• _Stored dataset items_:
● ● ●
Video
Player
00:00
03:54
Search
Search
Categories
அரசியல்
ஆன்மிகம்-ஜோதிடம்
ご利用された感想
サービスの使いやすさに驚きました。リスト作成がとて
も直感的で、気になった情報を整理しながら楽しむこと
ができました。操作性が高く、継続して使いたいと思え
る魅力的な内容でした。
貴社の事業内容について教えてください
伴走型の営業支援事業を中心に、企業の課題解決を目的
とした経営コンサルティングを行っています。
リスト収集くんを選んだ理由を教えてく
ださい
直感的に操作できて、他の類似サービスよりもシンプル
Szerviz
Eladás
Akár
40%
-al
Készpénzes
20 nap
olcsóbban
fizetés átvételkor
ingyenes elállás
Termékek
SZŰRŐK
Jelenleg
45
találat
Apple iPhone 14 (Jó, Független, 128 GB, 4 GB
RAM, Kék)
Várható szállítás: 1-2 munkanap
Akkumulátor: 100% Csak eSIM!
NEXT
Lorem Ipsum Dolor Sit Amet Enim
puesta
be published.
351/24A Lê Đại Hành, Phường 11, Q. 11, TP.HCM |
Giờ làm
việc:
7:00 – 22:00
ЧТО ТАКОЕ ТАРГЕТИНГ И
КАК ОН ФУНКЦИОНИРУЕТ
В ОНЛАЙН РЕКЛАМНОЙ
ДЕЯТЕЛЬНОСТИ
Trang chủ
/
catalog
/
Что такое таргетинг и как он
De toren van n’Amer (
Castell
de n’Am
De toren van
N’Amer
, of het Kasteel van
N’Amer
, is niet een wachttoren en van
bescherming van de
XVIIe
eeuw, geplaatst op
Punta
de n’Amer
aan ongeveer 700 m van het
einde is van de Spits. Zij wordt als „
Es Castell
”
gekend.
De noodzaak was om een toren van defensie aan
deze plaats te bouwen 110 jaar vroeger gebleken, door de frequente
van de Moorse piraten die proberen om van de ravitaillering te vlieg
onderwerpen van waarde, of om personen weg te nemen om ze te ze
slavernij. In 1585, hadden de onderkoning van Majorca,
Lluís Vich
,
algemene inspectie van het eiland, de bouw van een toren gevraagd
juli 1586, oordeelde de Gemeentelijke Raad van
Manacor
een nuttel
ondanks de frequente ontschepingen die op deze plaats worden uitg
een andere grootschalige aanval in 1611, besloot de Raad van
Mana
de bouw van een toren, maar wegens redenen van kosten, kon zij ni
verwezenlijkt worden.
● ● ●
• _What this task involves_: Reproduce the listing from its first line through the line containing "aan ongeveer 700 m van het", inclusive, renaming each "Search" to "Lookup" and leaving all else unchanged.

• _Task answer_:
Video
Player
00:00
03:54
Lookup
Lookup
Categories
அரசியல்
ஆன்மிகம்-ஜோதிடம்
ご利用された感想
サービスの使いやすさに驚きました。リスト作成がとて
も直感的で、気になった情報を整理しながら楽しむこと
ができました。操作性が高く、継続して使いたいと思え
る魅力的な内容でした。
貴社の事業内容について教えてください
伴走型の営業支援事業を中心に、企業の課題解決を目的
とした経営コンサルティングを行っています。
リスト収集くんを選んだ理由を教えてく
ださい
直感的に操作できて、他の類似サービスよりもシンプル
Szerviz
Eladás
Akár
40%
-al
Készpénzes
20 nap
olcsóbban
fizetés átvételkor
ingyenes elállás
Termékek
SZŰRŐK
Jelenleg
45
találat
Apple iPhone 14 (Jó, Független, 128 GB, 4 GB
RAM, Kék)
Várható szállítás: 1-2 munkanap
Akkumulátor: 100% Csak eSIM!
NEXT
Lorem Ipsum Dolor Sit Amet Enim
puesta
be published.
351/24A Lê Đại Hành, Phường 11, Q. 11, TP.HCM |
Giờ làm
việc:
7:00 – 22:00
ЧТО ТАКОЕ ТАРГЕТИНГ И
КАК ОН ФУНКЦИОНИРУЕТ
В ОНЛАЙН РЕКЛАМНОЙ
ДЕЯТЕЛЬНОСТИ
Trang chủ
/
catalog
/
Что такое таргетинг и как он
De toren van n’Amer (
Castell
de n’Am
De toren van
N’Amer
, of het Kasteel van
N’Amer
, is niet een wachttoren en van
bescherming van de
XVIIe
eeuw, geplaatst op
Punta
de n’Amer
aan ongeveer 700 m van het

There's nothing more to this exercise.